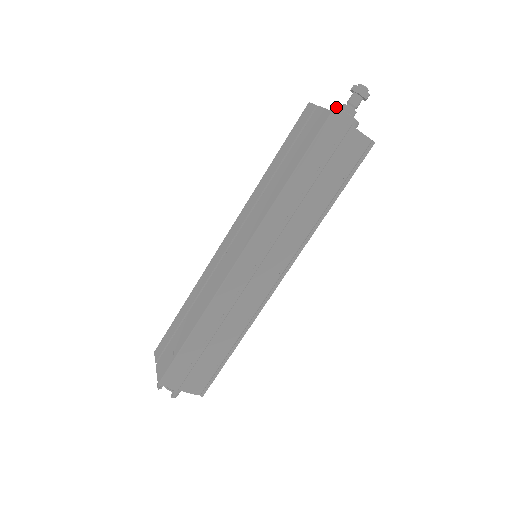
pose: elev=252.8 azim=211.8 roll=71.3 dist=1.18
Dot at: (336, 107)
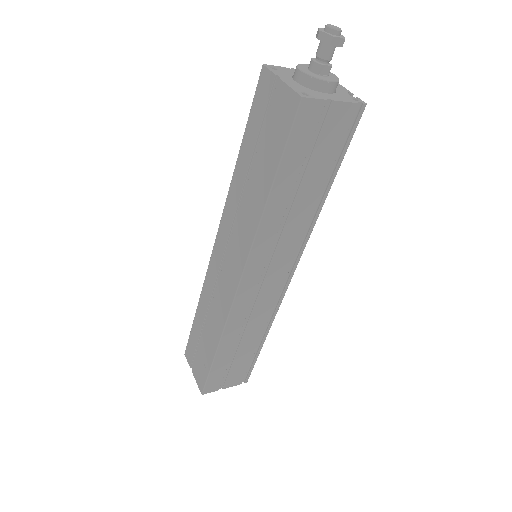
Dot at: (303, 73)
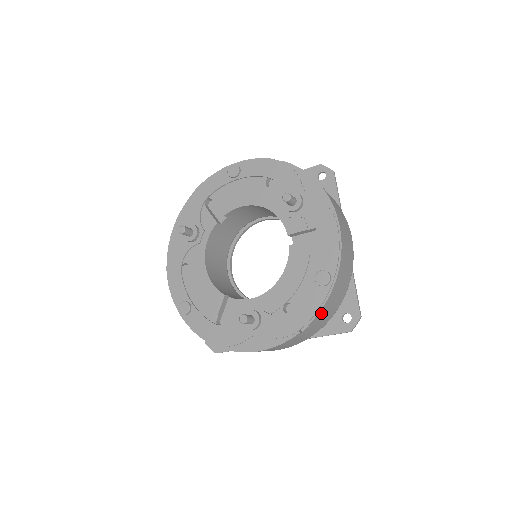
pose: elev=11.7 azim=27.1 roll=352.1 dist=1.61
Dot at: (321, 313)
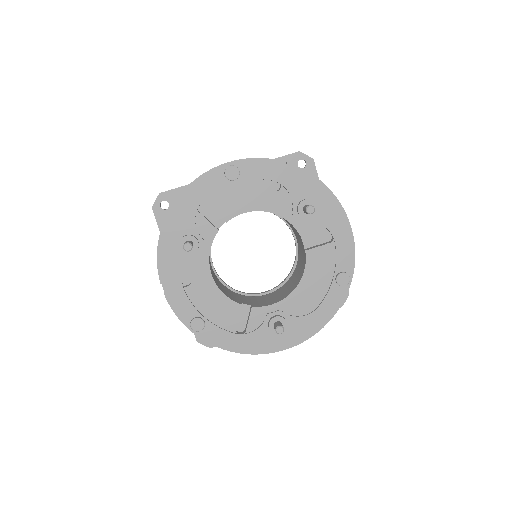
Dot at: occluded
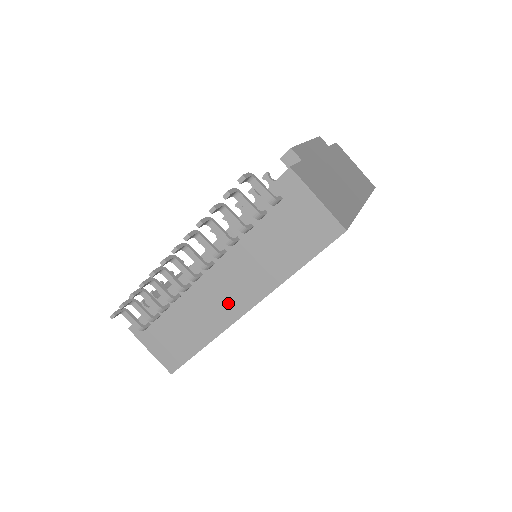
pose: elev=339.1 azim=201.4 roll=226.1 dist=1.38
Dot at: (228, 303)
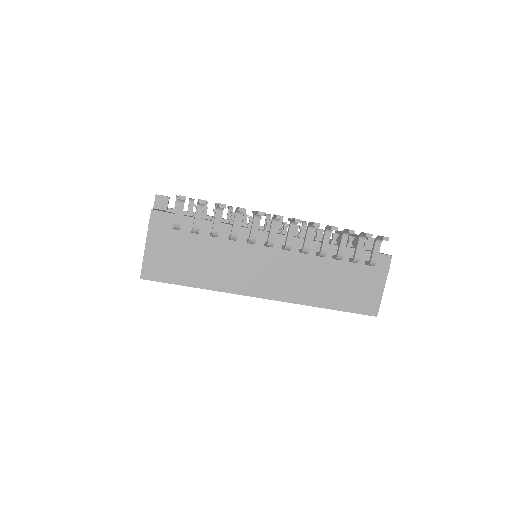
Dot at: (262, 281)
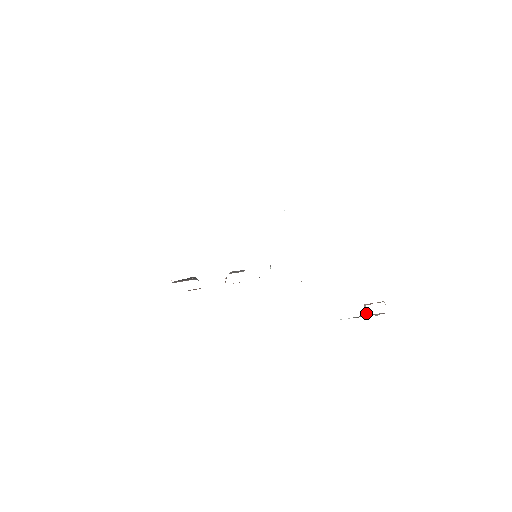
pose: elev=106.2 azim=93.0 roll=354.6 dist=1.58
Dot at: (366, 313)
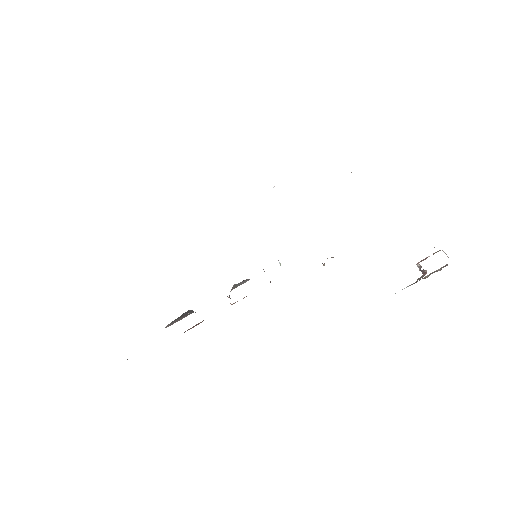
Dot at: (423, 273)
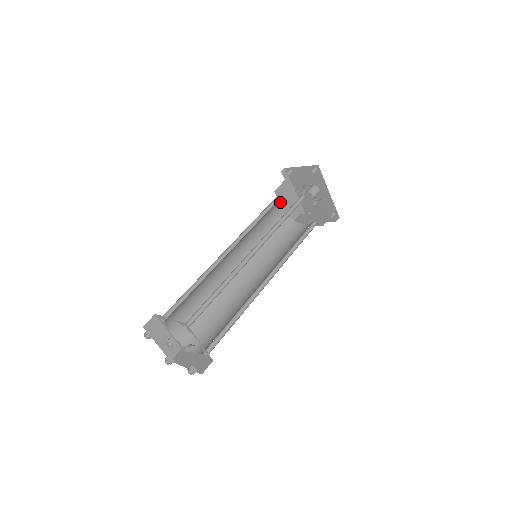
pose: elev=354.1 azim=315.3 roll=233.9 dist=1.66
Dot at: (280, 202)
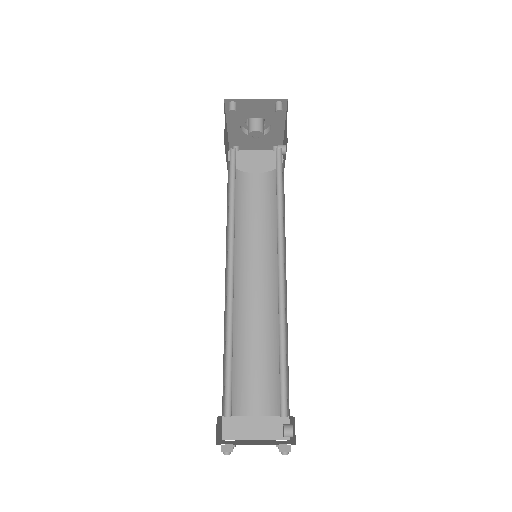
Dot at: occluded
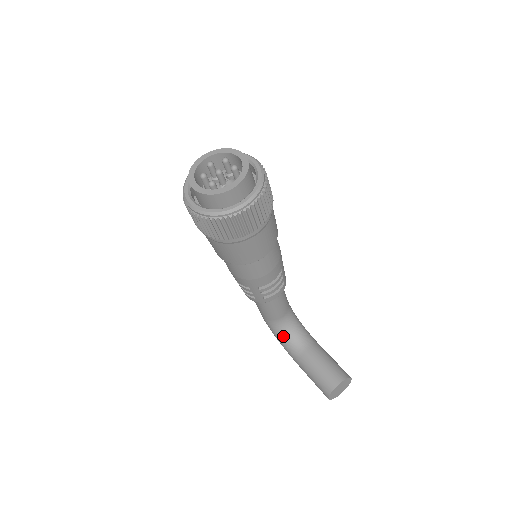
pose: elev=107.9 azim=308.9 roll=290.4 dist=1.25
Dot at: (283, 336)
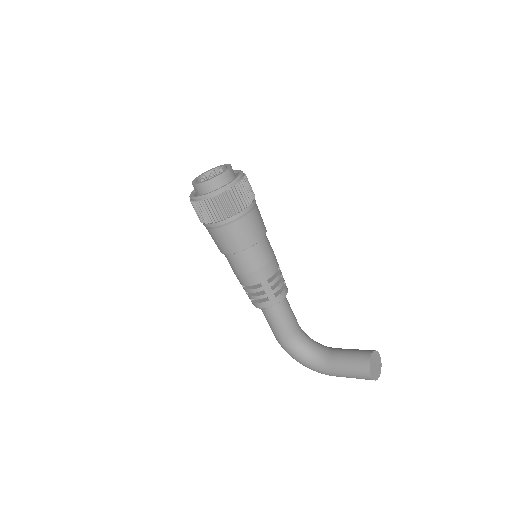
Dot at: (306, 352)
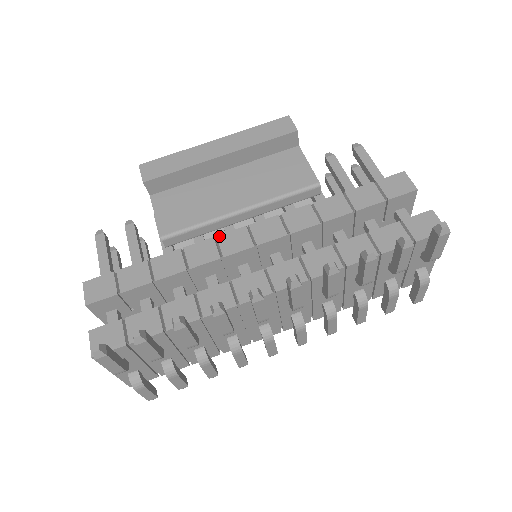
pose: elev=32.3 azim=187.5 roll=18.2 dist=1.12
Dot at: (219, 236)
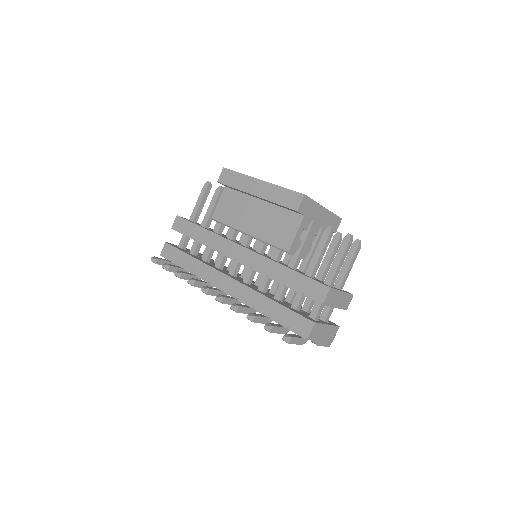
Dot at: (229, 240)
------------------------------------
**Instructions to follow:** Copy out the lines from the one holding "pose: elev=32.3 azim=187.5" through the end of the entries, both included, with "roll" swapped for "tilt" and nothing else changed. Leave the pictures out.

**Complete answer:**
pose: elev=32.3 azim=187.5 tilt=18.2 dist=1.12
Dot at: (219, 236)
Dot at: (229, 240)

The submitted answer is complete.